Sometimes the unknown is less terrifying. Sometimes it is better to be in the wilderness, where no one can follow. Who would look for you in the back fields of an acre-wide farm? There have been times where I’ve severely trespassed and had to literally skulk behind the farmer as he works as I’m on my way out the front gate. In one case, I threw my bike into the hedgerow so I could hide properly from the tractor as it came around the corner. In one instance I stumbled across an old firepit in a sunken hollow, which was clearly inhabited because the tent nearby had some shabby clothes drying over the top of it. I thought it best not to hang around to introduce myself.
All the more bitter, then, that there is only so far you can go before you must turn back. For however far I can go, I cannot go forever. However far I travel – Japan, Hong Kong, California – I always have to walk back down the same street from the same station to the same house. I must always return to a household without privacy or patience. For now, and especially after the virus, I can never truly leave. Perhaps that is the true tragedy of a hometown: everyone has a Hotel California.
What frame of mind must I have descended to, that I would rather risk passing out from heat exhaustion on a hot, lonely road, than spend a day at home? How could the prospect of walking the dog in the rain be so tantalising just because I would escape an oppressive atmosphere for another hour? How unwelcome can you feel in your own house, from the moment you wake up to the moment you go to bed? How do you reconcile that feeling with an enforced lockdown set to last weeks?
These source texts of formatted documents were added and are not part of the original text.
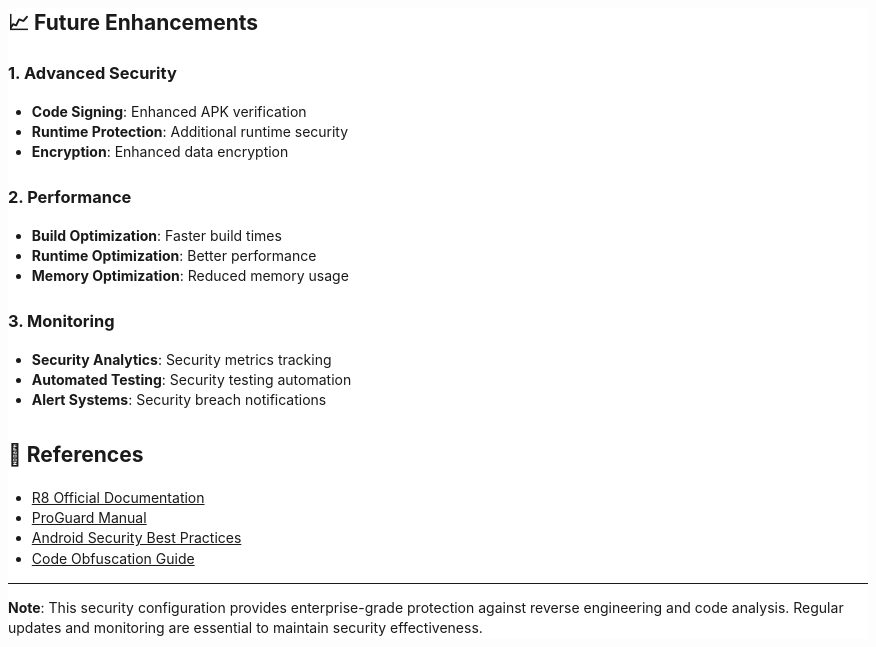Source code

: ## 📈 Future Enhancements

### 1. **Advanced Security**
- **Code Signing**: Enhanced APK verification
- **Runtime Protection**: Additional runtime security
- **Encryption**: Enhanced data encryption

### 2. **Performance**
- **Build Optimization**: Faster build times
- **Runtime Optimization**: Better performance
- **Memory Optimization**: Reduced memory usage

### 3. **Monitoring**
- **Security Analytics**: Security metrics tracking
- **Automated Testing**: Security testing automation
- **Alert Systems**: Security breach notifications

## 📄 References

- [R8 Official Documentation](https://developer.android.com/studio/build/shrink-code)
- [ProGuard Manual](https://www.guardsquare.com/manual/home)
- [Android Security Best Practices](https://developer.android.com/topic/security)
- [Code Obfuscation Guide](https://developer.android.com/studio/build/shrink-code#obfuscate)

---

**Note**: This security configuration provides enterprise-grade protection against reverse engineering and code analysis. Regular updates and monitoring are essential to maintain security effectiveness.
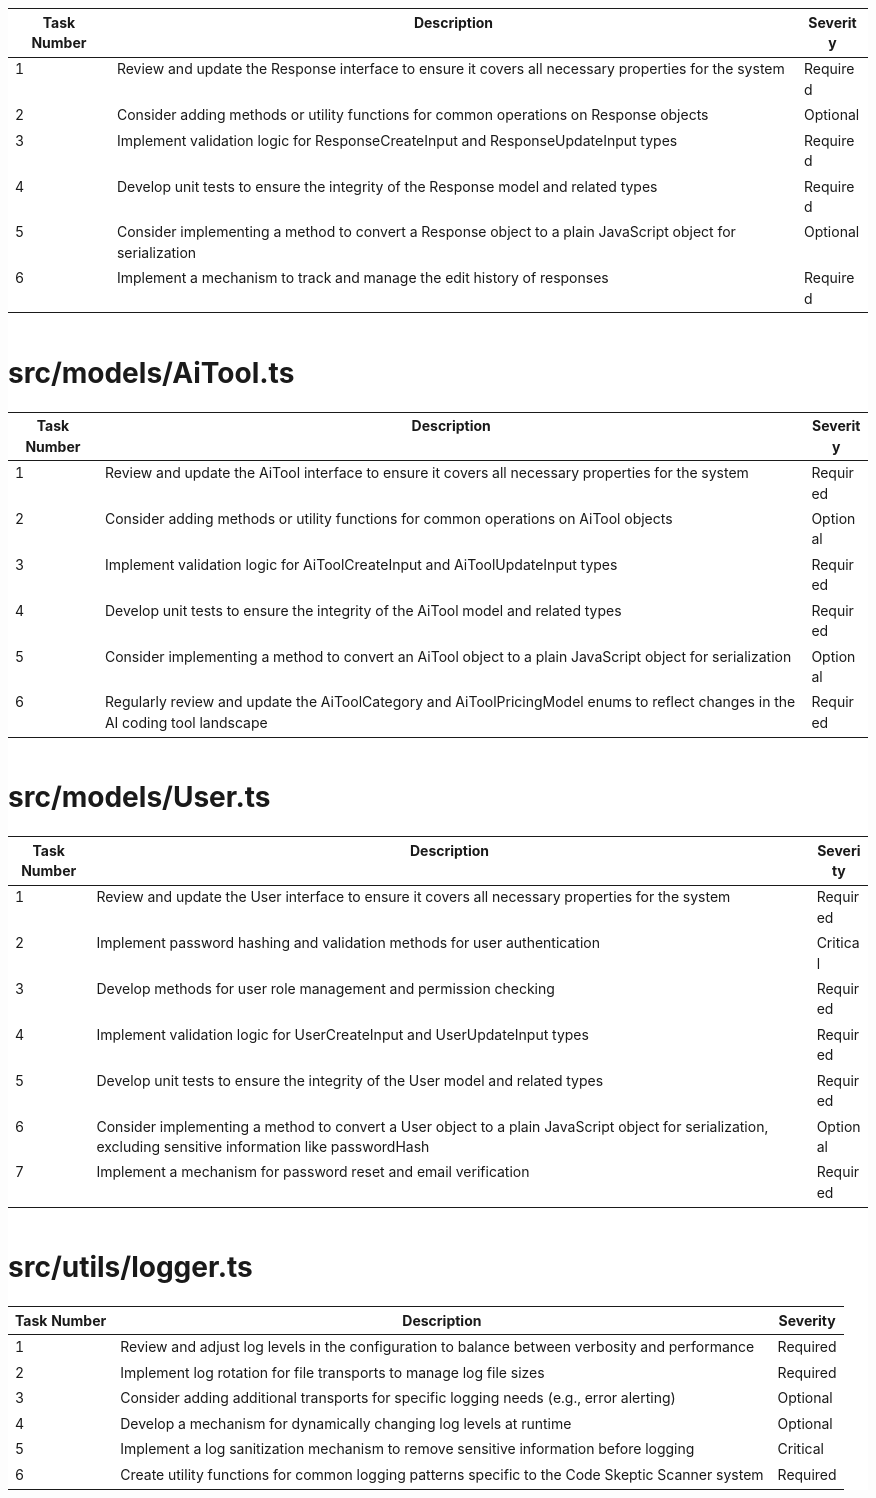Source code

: | Task Number | Description | Severity |
|-------------|-------------|----------|
| 1 | Review and update the Response interface to ensure it covers all necessary properties for the system | Required |
| 2 | Consider adding methods or utility functions for common operations on Response objects | Optional |
| 3 | Implement validation logic for ResponseCreateInput and ResponseUpdateInput types | Required |
| 4 | Develop unit tests to ensure the integrity of the Response model and related types | Required |
| 5 | Consider implementing a method to convert a Response object to a plain JavaScript object for serialization | Optional |
| 6 | Implement a mechanism to track and manage the edit history of responses | Required |

# src/models/AiTool.ts

| Task Number | Description | Severity |
|-------------|-------------|----------|
| 1 | Review and update the AiTool interface to ensure it covers all necessary properties for the system | Required |
| 2 | Consider adding methods or utility functions for common operations on AiTool objects | Optional |
| 3 | Implement validation logic for AiToolCreateInput and AiToolUpdateInput types | Required |
| 4 | Develop unit tests to ensure the integrity of the AiTool model and related types | Required |
| 5 | Consider implementing a method to convert an AiTool object to a plain JavaScript object for serialization | Optional |
| 6 | Regularly review and update the AiToolCategory and AiToolPricingModel enums to reflect changes in the AI coding tool landscape | Required |

# src/models/User.ts

| Task Number | Description | Severity |
|-------------|-------------|----------|
| 1 | Review and update the User interface to ensure it covers all necessary properties for the system | Required |
| 2 | Implement password hashing and validation methods for user authentication | Critical |
| 3 | Develop methods for user role management and permission checking | Required |
| 4 | Implement validation logic for UserCreateInput and UserUpdateInput types | Required |
| 5 | Develop unit tests to ensure the integrity of the User model and related types | Required |
| 6 | Consider implementing a method to convert a User object to a plain JavaScript object for serialization, excluding sensitive information like passwordHash | Optional |
| 7 | Implement a mechanism for password reset and email verification | Required |

# src/utils/logger.ts

| Task Number | Description | Severity |
|-------------|-------------|----------|
| 1 | Review and adjust log levels in the configuration to balance between verbosity and performance | Required |
| 2 | Implement log rotation for file transports to manage log file sizes | Required |
| 3 | Consider adding additional transports for specific logging needs (e.g., error alerting) | Optional |
| 4 | Develop a mechanism for dynamically changing log levels at runtime | Optional |
| 5 | Implement a log sanitization mechanism to remove sensitive information before logging | Critical |
| 6 | Create utility functions for common logging patterns specific to the Code Skeptic Scanner system | Required |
I do not have the answers. Maybe this is how it will always be. Perhaps my hometown will forever be overshadowed by a home-grown horror. Such a view does a disservice to the town as a whole, and yet every time I return here, and retrace the steps of a thousand homeward journeys, and take another deep breath before entering the front door, I am reminded of how inextricable the past and present appear here to me. One may overshadow the other if the climate is right. I wish it were all in the past.
Reinvention is a privilege, initiated unconsciously in the absence of memory. Without distance, there can be no reinvention, and without reinvention, there is stagnation. How cruel it is, then, to have stagnated in the nest, or even worse, to keep falling out when trying to fly.